+++ Extracted records +++
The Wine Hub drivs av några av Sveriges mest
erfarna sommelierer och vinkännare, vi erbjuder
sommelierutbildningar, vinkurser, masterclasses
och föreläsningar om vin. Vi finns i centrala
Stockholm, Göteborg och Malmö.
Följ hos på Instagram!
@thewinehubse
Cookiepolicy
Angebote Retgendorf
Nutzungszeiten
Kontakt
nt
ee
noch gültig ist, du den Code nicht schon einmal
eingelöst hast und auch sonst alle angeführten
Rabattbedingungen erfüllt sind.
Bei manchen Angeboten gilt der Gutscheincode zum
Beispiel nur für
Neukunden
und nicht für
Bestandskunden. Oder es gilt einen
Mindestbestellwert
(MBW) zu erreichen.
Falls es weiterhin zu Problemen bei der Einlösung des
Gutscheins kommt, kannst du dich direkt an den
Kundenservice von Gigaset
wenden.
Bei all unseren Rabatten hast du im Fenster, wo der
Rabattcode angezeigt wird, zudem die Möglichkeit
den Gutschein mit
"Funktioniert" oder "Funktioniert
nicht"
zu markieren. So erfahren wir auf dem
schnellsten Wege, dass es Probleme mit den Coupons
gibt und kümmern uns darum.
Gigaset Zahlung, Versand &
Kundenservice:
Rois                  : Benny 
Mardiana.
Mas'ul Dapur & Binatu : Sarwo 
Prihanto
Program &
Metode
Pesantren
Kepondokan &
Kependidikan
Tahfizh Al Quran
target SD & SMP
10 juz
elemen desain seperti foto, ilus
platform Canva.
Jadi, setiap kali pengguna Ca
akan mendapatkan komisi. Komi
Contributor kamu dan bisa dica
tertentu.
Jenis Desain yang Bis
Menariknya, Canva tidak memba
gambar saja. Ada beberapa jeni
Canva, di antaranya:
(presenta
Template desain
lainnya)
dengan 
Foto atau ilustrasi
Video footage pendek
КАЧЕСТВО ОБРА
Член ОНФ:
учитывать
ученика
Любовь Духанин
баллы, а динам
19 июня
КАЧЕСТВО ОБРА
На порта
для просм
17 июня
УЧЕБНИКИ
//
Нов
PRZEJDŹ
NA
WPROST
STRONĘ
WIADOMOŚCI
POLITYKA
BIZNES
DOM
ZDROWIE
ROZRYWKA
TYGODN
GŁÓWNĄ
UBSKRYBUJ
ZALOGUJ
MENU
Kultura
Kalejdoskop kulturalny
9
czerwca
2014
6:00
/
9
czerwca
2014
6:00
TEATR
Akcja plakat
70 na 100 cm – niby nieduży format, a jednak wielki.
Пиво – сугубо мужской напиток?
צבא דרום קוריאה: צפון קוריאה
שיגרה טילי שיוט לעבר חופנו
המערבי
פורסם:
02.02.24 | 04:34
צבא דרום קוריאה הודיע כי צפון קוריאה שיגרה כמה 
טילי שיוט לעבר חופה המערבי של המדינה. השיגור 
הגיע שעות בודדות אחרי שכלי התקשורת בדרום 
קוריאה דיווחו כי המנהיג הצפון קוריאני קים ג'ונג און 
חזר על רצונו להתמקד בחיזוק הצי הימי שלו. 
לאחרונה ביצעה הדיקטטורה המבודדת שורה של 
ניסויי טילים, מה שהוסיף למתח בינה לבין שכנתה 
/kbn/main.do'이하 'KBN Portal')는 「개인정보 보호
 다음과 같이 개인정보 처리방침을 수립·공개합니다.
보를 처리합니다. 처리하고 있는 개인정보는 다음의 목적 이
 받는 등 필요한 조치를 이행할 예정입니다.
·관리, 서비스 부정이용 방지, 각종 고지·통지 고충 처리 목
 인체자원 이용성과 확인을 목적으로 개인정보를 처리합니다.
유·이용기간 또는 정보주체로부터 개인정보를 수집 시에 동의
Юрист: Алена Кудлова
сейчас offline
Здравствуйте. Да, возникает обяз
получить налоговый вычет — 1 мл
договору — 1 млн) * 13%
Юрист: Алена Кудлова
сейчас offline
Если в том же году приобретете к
+++
Exercise details: Find and copy each line above that includes the string "לעבר".

Task result:
שיגרה טילי שיוט לעבר חופנו
טילי שיוט לעבר חופה המערבי של המדינה. השיגור 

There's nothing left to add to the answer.